On Friday 18 January 2008, Tim Schmidt wrote:
On Jan 18, 2008 1:06 PM, Tomas Kuliavas tokul@users.sourceforge.net wrote:
Zimbra is commercial groupware suite. SquirrelMail is free webmail application. You are suggesting to replace whole user's email system with some proprietary locked product.
There's an (at least in name) FOSS version of Zimbra... but eeew. I am tasked with the unfortunate duty of admining a machine running Zimbra and I can say it's not worth the trouble. Unless you like Java processes that gobble 2Gb of ram like cookies, that is.
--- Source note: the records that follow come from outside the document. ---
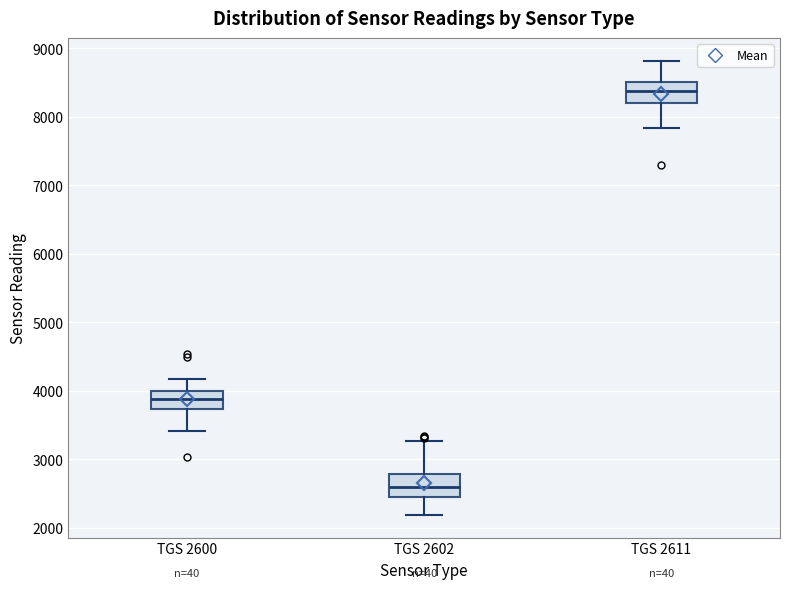

Which box has the lowest median line?

TGS 2602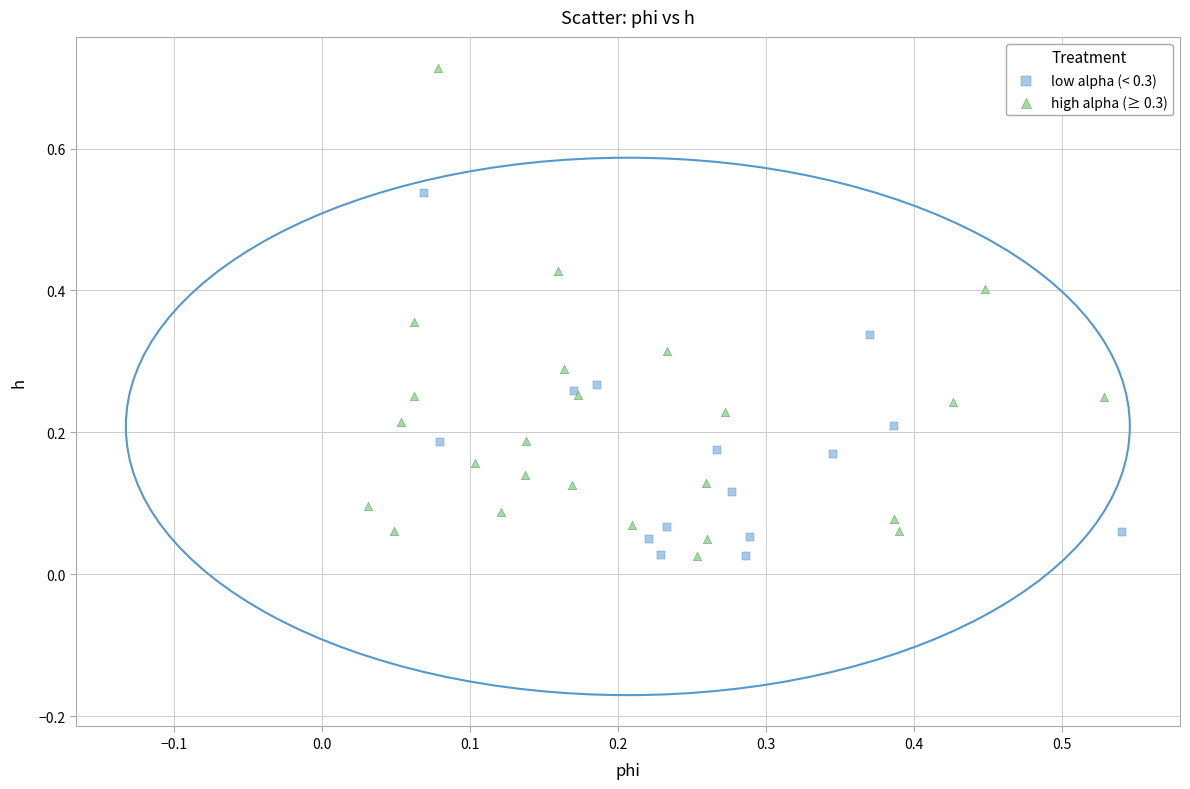

Which series has the largest Y range (max minus min)?

high alpha (≥ 0.3)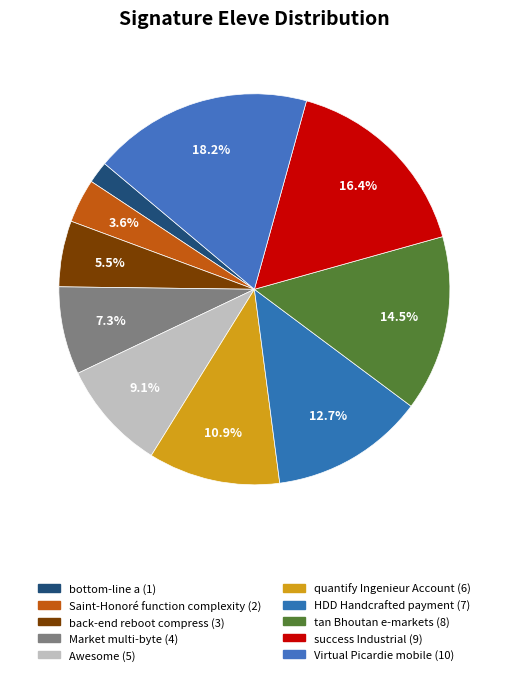

How many slices are in this pie chart?

10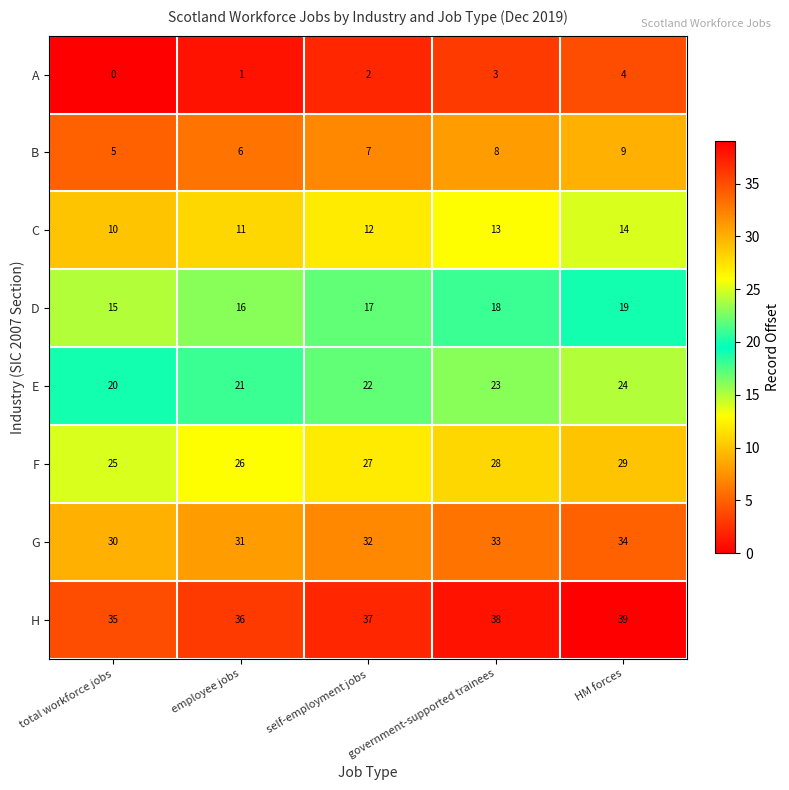

What is the sum of all C values?

60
On my server, the mysqld which runs the backend for Zimbra is taking up 0.4GB virtual, while Tomcat takes 1.1GB virtual. So don't bash Java just yet, as the "old school" DB server is taking up 1/4th of the system's virtual memory.
I don't really have much (or anything) in the way of problems with Zimbra. It uses the same ldap server for authentication as pam (ssh, etc) and samba, works pretty well with firefox, IE7 and IE6 with the service pack, and generally looks pleasant to the users.
There's no other equally functional solution out there that would be any better. I did my searching. Scalix took ages for me just to figure out how to set it up (they think that out-of-the-box functionality is an option, and that misleading or outright wrong documentation is OK), and besides those two there's really nothing else for a mostly OSS shop to deploy.
Having run squirrel for a 5+ years, and some of the most annoying bugs remaining unfixed (say support for national characters that actually works in real life), I just gave up.